Sami demonstrators have dismantled their camps in downtown Oslo and suspended their protests over wind turbines on their land, at least for now. After getting the chance to complain directly to King Harald V, they felt they’ve been both seen and heard.
“It was a powerful meeting,” said Ingke Jåma, wearing her Sami dress, outside the Royal Palace in Oslo on Monday afternoon. The palace grounds were a busy place on Monday, after the king first held an extrarodinary Council of State to formally approve seven new government ministers and then a series of audiens, which literally means “an opportunity to be heard.”
They were grateful for the opportunity, according to Jåma. “We could show our feelings and felt we were seen,” she told Norwegian Broadcasting (NRK). Both King Harald and his son, Crown Prince Haakon, met with leaders of the Sami activists who last week occupied Parliament, blocked the main boulevard running from the Parliament to the palace and held demonstrations outdoors, and then moved on to block the entrance to state power provider Statkraft at Lysaker, just west of downtown.
On Friday the demonstrators blocked entrances to several government ministries and then set up another camp on the palace grounds. By Friday afternoon, they had an invitation to meet with the king and crown prince at 12:15 on Monday.
“I think it’s very nice that we are invited inside to speak with the king on such short notice,” Jåma said. “That means he also thinks this is an important issue.”

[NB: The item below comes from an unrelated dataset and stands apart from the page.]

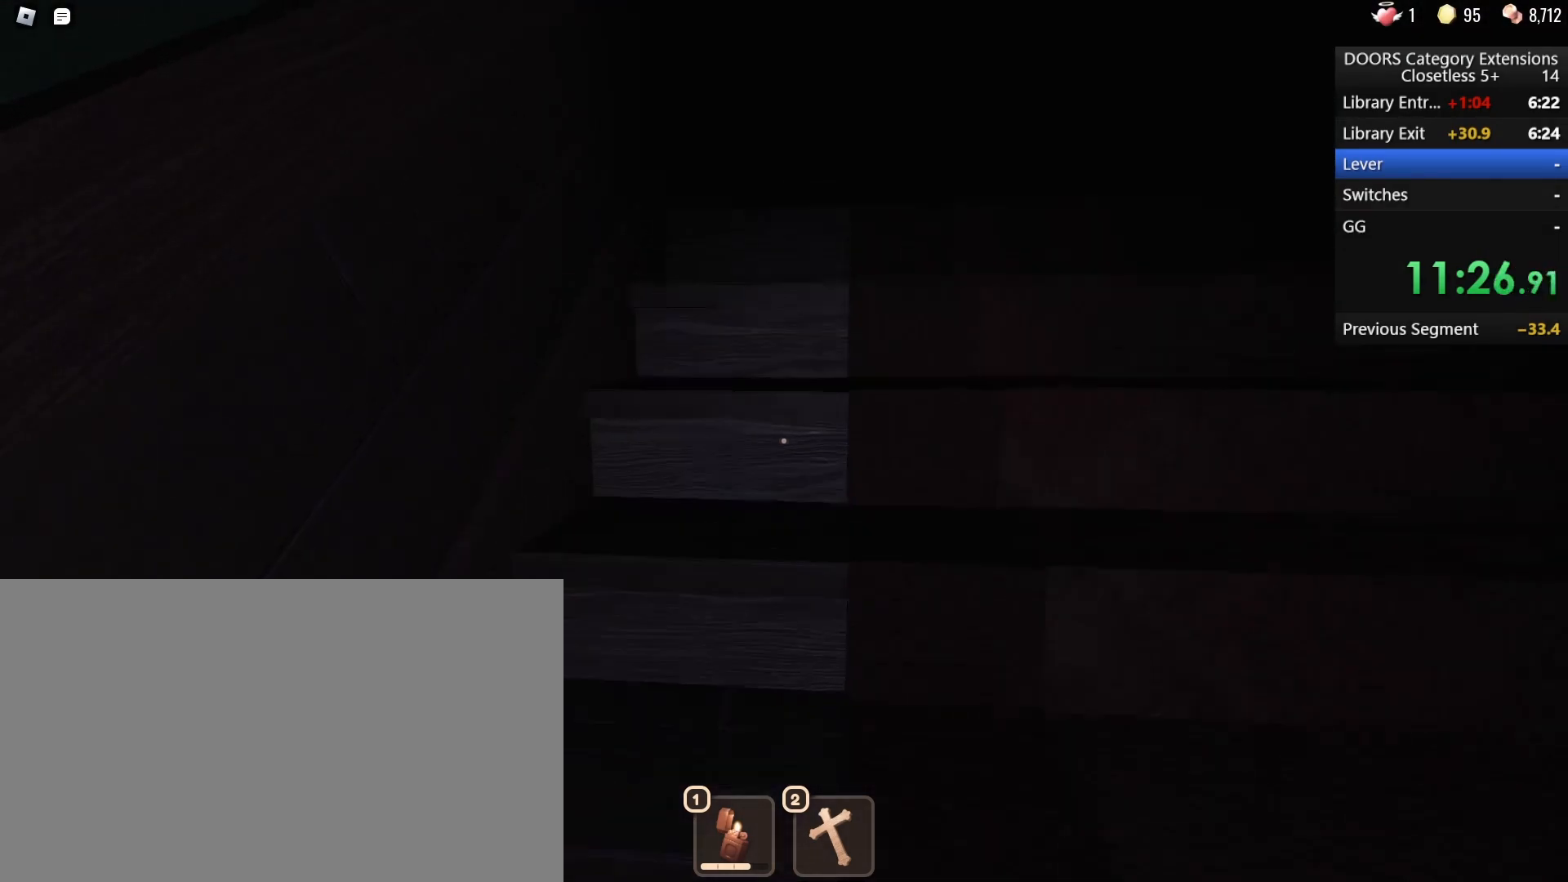
{"keys": ["w"], "mouse": [], "events": []}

The Sami are mainly protesting how the government has failed to follow up on a Supreme Court decision from 2021. It declared that construction of wind turbines on Sami grazing land at Fosen in Trøndelag violates the human rights of Norway’s largest indigenous population. They have grazing rights on the land, but the turbines disturb their reindeer and make grazing difficult if not impossible.
Few details were revealed from the short but standard royal audience time of 15 minutes, but those attending expressed that the king and crown prince showed sympathy and understanding for the situation. Elle Nystad, leader of the youth group for the national Sami organization NSR, had told news bureau NTB before the royal meeting that “we hope His Majesty will listen to us and remind those responsible in the state about their responsibility.”
Included in the group of seven representatives for the Samis’ concerns was Mihkkal Hætta, who first set up his lavvo (Sami tent) in front of Parliament more than a month ago. His camp was far from his home in Kautokeino in Finnmark, but the 22-year-old claimed he wouldn’t leave until demonstrations against the Fosen turbines succeeded. He slept outside for more than four weeks, and reported getting lots of public support but also unpleasant incidents when drunks tried to break in or vandalize his camp.
Now he, too, has taken down his tent along with others set up around his last week. They’d used what fellow Sami activist Ella Marie Hætta Isaksen called “an ancient Sami tradition of going to the king” when they felt they had nowhere else to go.
It wasn’t the first time Sami have approached the Norwegian monarch either. A palace spokesman noted that the late King Olav also received protesting Sami in audiens in 1981, when demonstrations against development of the Alta-Kautokeino waterway for power generation were in full swing. Mikkel Eira and Nils Gaup presented their views on the project that threatened the Alta River, and they were also heard.